Disciplining the young, our future citizens, is nothing new. Foucault’s “The Carceral” begins with “that glorious day, unremarked and unrecorded, when a child in [the penal colony] Mettray remarked as he lay dying, ‘What a pity I left the colony so soon.” What is interesting today is not that youth are a target of overreaching discipline, but instead the relationship between law and social discipline at a moment where technological innovation has opened up unique behavioral, but also surveillance and disciplinary, possibilities. Yes, it seems that Dharun Ravi was punished harshly for a variety of reasons, but surely in part he was made an example of — a spectacle — for thousands of others teens to reference as they think about their daily technological routines and interactions.
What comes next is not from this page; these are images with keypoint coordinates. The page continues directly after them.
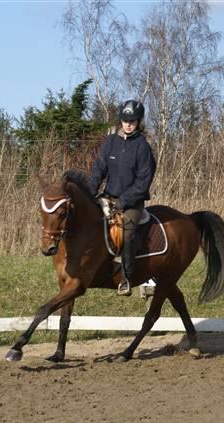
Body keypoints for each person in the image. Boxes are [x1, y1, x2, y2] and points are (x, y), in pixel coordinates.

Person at [88, 99, 157, 296]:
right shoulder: (110, 142)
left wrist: (123, 201)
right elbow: (98, 170)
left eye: (132, 121)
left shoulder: (142, 147)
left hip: (131, 203)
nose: (128, 124)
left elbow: (144, 180)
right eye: (125, 120)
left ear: (138, 122)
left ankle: (126, 279)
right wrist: (89, 191)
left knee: (126, 232)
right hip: (108, 197)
One last word on a final identity that seems to have become completely stabilized in media discourse as object of Ravi’s homophobia: Clementi’s homosexuality. Given the way our culture sees sexuality as an innate, biological, subjectivized identity, this is no real surprise, yet Parker’s discussion with Molly Wei, the girl whose computer Clementi used, reveals that Ravi had a real discomfort with the object and kind of Clementi’s desire:
“It’s a really old-looking guy, like, What the heck, what’s going on?” Ravi thought that M.B. seemed “really shady.” [Wei]went on, “He actually was kind of angry. He’s, like, ‘If he steals my iPad I’m going to make Tyler pay for it.’ And he’s, like, ‘Oh, and my roommate’s gay, like what if something else is going on?’ ” Speaking to the police, Ravi recalled M.B. as “slightly overweight,” with facial hair of some sort. Ravi’s reaction appears to have included some class prejudice: the man, apparently working-class, was a likely thief. He was “random,” as one of Molly Wei’s friends later put it—he was troublingly not of their world.
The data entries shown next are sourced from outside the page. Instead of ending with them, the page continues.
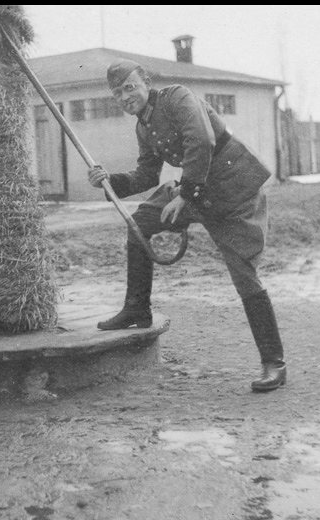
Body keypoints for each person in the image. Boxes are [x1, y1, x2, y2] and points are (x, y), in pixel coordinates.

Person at [87, 59, 286, 392]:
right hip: (196, 190)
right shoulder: (143, 127)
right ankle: (137, 307)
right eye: (118, 93)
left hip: (234, 189)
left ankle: (274, 363)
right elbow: (146, 176)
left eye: (130, 87)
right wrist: (109, 182)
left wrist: (188, 196)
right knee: (140, 222)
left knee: (243, 272)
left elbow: (202, 141)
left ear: (145, 83)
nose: (125, 97)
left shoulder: (176, 97)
It seems that the issue, at least at this moment, was not just, or not totally, that Clementi was gay, but that he was participating in a certain kind of deviant sexuality: crossing class, age, and respectable relationship bounds. This isn’t to say that Ravi would have had the same reaction had Clementi brought home a girl. More likely such an illicit heterosexual hookup would have been cause for celebration had it been orchestrated by a straight male. But in this case, a gay sexual identity opened Clementi up for visual probing into a private space that would have been respected had he been straight.